Task statement:
Exactly how many lines in the entries contain "picture"? Give that number alone.

===== Materials provided =====

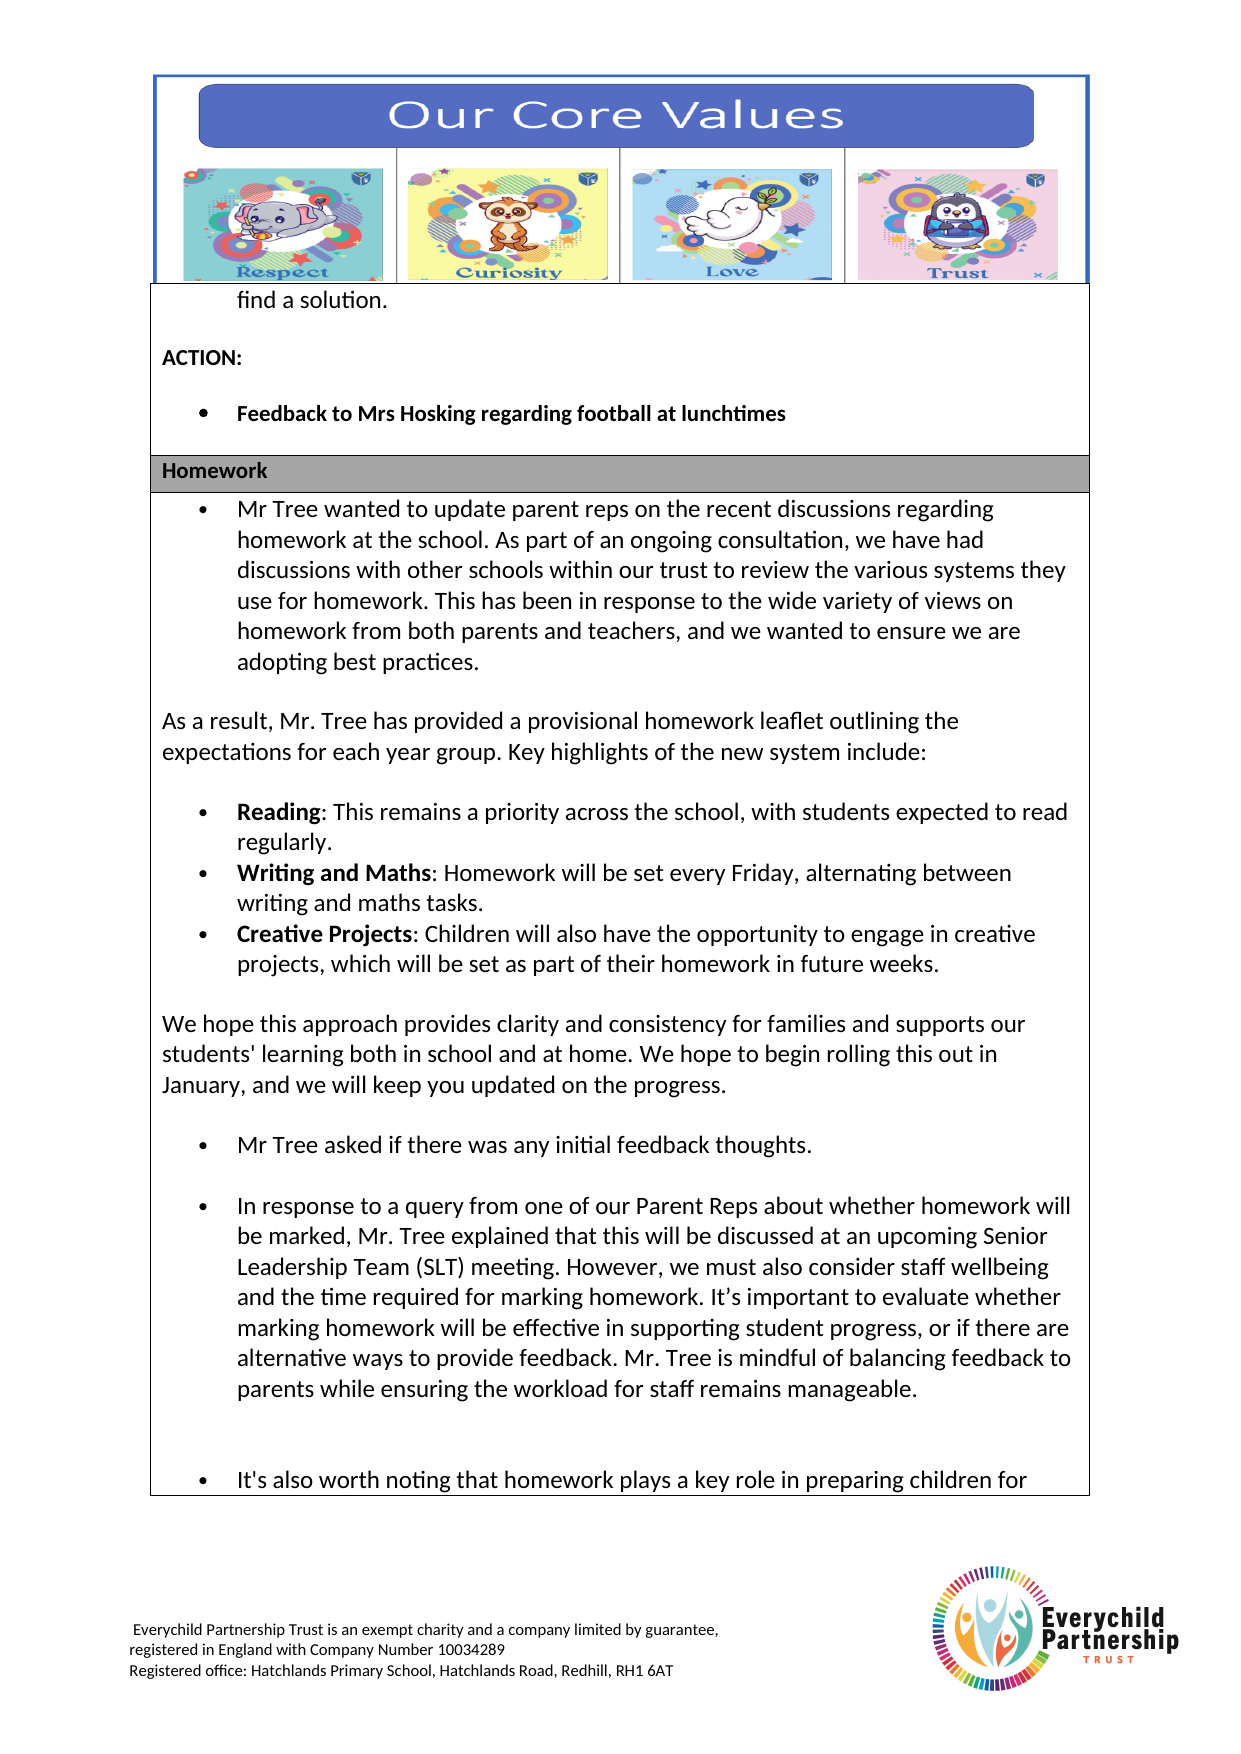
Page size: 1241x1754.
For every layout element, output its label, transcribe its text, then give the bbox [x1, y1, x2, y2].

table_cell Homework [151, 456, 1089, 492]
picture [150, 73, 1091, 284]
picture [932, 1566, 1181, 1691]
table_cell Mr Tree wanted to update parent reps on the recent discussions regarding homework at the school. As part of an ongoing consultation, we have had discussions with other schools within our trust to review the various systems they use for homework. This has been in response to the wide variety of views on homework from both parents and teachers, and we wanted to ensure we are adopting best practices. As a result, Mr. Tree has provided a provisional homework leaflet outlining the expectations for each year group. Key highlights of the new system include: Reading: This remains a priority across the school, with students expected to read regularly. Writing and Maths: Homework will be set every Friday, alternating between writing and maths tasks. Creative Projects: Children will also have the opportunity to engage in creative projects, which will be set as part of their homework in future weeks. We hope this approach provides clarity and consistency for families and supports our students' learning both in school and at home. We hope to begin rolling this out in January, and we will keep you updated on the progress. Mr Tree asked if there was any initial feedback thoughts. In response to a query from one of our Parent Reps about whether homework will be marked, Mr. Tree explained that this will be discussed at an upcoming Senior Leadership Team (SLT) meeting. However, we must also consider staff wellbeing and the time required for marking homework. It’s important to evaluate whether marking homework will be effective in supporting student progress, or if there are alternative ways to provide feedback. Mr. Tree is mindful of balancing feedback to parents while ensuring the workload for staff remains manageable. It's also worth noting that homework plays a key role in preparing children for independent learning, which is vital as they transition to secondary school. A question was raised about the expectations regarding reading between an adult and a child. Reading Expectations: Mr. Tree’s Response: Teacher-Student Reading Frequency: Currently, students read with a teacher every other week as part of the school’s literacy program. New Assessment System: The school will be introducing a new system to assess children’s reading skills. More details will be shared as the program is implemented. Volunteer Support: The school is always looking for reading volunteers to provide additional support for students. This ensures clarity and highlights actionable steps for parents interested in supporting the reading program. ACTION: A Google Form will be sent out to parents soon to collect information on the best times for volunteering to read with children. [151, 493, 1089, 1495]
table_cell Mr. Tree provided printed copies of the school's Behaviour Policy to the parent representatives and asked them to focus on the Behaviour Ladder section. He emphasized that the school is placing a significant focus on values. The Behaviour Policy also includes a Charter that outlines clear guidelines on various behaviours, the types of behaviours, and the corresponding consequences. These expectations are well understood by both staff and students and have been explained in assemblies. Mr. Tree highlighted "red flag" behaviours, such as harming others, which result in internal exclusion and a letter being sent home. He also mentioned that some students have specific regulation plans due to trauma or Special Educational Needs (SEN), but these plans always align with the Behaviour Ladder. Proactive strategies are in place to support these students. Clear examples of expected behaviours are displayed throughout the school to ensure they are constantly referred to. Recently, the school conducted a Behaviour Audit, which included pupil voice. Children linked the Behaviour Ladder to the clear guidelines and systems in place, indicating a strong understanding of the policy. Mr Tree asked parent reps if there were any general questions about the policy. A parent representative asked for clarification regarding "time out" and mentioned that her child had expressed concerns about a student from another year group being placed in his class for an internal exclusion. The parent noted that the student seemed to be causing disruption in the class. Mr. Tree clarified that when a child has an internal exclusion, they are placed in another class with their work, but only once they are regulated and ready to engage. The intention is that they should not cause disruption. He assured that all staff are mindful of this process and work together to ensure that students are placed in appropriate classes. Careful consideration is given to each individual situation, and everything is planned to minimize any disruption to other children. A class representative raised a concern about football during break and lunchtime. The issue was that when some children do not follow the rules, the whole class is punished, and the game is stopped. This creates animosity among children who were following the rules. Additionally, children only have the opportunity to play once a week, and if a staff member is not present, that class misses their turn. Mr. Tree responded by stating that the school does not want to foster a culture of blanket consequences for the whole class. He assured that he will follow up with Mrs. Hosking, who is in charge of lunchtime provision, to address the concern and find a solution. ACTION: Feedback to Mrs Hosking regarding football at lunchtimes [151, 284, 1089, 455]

=====

Completed exercise:
2